Top of SOURCE MATERIAL
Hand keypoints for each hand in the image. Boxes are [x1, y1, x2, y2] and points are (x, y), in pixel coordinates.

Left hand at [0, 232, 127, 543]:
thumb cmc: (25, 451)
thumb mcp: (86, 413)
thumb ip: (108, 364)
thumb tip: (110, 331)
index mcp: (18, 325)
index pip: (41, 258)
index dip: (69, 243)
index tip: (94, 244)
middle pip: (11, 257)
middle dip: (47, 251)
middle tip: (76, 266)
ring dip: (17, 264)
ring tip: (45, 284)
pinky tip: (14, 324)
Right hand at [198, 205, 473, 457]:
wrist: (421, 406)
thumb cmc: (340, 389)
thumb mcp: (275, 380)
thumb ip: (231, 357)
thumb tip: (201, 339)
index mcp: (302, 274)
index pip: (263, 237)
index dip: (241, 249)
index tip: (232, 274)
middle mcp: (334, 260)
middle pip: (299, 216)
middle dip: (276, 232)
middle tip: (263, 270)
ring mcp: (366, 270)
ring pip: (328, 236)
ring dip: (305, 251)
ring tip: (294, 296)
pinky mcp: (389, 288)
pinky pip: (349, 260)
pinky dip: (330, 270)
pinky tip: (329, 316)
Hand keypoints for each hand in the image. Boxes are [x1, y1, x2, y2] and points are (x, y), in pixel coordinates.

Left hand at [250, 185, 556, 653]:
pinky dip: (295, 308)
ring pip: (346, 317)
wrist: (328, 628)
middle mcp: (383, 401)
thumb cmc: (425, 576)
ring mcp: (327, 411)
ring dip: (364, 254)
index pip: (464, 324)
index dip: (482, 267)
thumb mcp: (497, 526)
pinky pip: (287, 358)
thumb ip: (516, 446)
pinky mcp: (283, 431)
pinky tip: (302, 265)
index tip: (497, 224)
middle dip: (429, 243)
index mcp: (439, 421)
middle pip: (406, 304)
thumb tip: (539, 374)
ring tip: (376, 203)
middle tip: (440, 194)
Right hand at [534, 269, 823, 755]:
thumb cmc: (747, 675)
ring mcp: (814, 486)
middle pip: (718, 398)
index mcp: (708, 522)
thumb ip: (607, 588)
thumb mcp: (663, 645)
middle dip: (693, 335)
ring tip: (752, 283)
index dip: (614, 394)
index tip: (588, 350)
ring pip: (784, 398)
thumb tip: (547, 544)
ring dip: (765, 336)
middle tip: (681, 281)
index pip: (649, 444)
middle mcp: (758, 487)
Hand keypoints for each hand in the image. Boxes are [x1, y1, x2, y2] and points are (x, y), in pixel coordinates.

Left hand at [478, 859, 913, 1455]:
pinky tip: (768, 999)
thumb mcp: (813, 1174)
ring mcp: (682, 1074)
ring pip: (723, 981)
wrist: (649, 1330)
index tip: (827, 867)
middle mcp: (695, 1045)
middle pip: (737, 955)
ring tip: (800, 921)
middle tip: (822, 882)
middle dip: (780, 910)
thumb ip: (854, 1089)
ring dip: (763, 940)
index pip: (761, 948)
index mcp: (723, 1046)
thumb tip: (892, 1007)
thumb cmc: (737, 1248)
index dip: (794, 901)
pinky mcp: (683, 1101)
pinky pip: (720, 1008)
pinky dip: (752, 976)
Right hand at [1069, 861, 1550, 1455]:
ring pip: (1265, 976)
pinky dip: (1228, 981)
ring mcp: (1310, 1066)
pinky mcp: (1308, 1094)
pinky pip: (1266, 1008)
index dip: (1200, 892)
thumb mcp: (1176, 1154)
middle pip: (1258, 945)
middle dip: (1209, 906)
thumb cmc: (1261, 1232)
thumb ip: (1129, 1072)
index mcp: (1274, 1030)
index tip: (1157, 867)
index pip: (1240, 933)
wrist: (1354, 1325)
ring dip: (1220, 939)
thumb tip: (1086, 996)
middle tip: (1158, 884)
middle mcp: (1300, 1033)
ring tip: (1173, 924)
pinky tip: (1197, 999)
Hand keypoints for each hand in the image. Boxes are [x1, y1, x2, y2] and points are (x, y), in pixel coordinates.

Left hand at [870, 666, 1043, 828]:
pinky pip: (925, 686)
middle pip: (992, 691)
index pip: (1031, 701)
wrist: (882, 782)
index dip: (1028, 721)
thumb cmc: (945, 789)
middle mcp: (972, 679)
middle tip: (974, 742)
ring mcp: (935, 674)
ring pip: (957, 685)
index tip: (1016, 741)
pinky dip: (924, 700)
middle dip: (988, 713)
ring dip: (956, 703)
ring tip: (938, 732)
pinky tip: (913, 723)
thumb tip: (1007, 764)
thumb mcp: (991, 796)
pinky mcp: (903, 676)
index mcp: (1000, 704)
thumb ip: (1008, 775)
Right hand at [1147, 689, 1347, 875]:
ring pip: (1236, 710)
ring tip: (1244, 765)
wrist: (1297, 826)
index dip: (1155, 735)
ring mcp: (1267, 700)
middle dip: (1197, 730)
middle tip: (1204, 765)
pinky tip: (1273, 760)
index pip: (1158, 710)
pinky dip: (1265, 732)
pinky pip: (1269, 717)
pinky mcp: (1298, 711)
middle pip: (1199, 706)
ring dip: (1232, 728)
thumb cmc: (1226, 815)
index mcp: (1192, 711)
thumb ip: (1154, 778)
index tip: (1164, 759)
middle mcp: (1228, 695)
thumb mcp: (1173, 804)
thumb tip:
Bottom of SOURCE MATERIAL
▶ [TASK STATEMENT]: Look at the records above. Copy every line where the string "Left" occurs.

▶ [YOUR SOLUTION]:
Left hand at [0, 232, 127, 543]:
Left hand at [250, 185, 556, 653]:
Left hand at [478, 859, 913, 1455]:
Left hand at [870, 666, 1043, 828]:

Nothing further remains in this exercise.